# Looking for what ship my grandfather was on



## res1wpvx (Sep 29, 2017)

Hi, I am doing a family tree. Most of the family members that are older or even talked about the wars are dead. Both my grandfather, grandmother and father has deceased. 

I am trying to find out information on my grandfather serving in the navy (at least that is what branch i think he said, i was very young when he rarely talked about the wars) Actually he never really talked about his family or much of the war time.
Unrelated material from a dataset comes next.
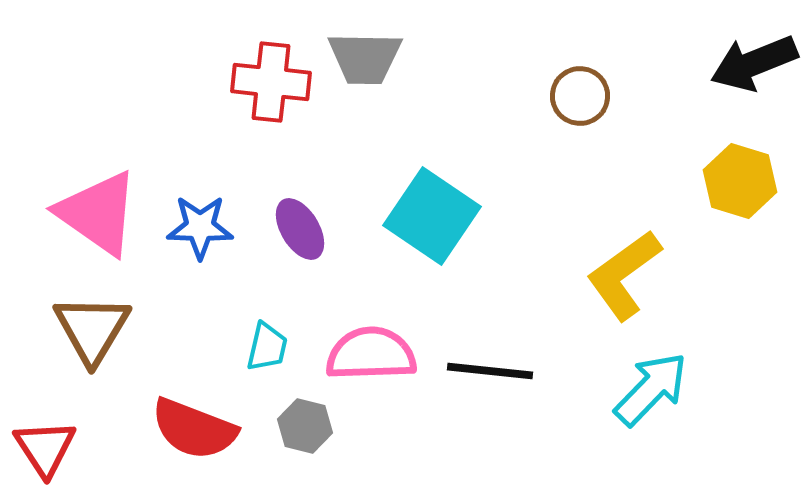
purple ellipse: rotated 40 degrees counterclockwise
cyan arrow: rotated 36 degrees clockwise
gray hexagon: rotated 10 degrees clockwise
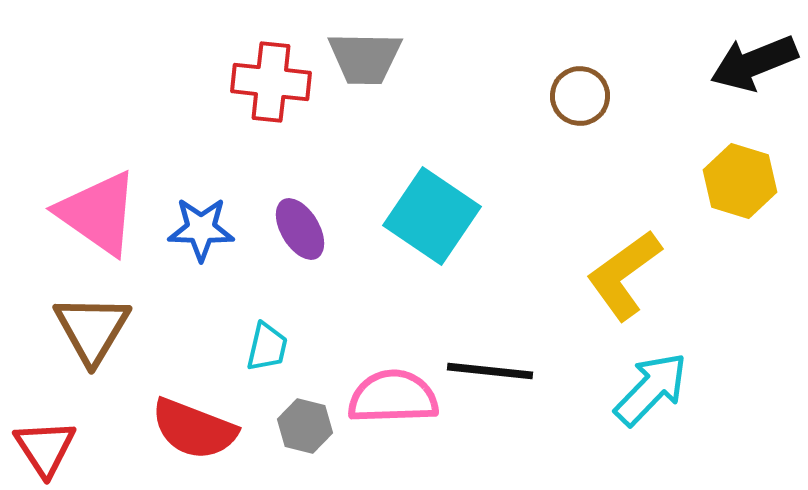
blue star: moved 1 px right, 2 px down
pink semicircle: moved 22 px right, 43 px down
I know he suffered pain from it and the topic would always upset him if i asked questions (which was probably dumb at that time because i was so young)
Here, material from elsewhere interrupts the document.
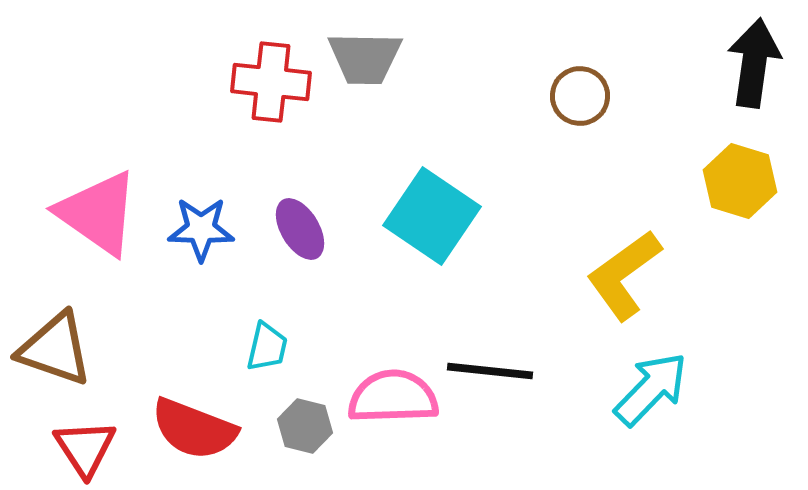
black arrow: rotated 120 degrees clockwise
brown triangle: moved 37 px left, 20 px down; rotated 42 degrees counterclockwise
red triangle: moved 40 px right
How do i go about finding out if he was in the navy and what ships he was aboard and what he did on the ship?

My grandfather's name is Earl Frakes dob May 7th, 1914 lived in Terre Haute Indiana USA

Any help would be greatly appreciated.


----------



## Laurie Ridyard (Apr 16, 2014)

There are 3 major points you can research -

1. US Navy War records.

2. US Merchant Marine War Records.

3. US Coastguard records.

If he was in the Merchant Marine, he would have a had a Discharge Book , which records his personal data and ships he worked on, giving dates of engagement and discharge.

If he was on a ship or ships which were torpedoed by UBoats, you might find him mentioned on the Uboat. net site- see https://uboat.net/

ATB

Laurie


----------



## Erimus (Feb 20, 2012)

Earl Frakes
Terre Haute, Vigo County, Indiana
Born: May 7, 1914

Died: March 16, 1993

Age At Death: 78


He appears on Mooseroots website but little detail...might give you some though?

geoff


----------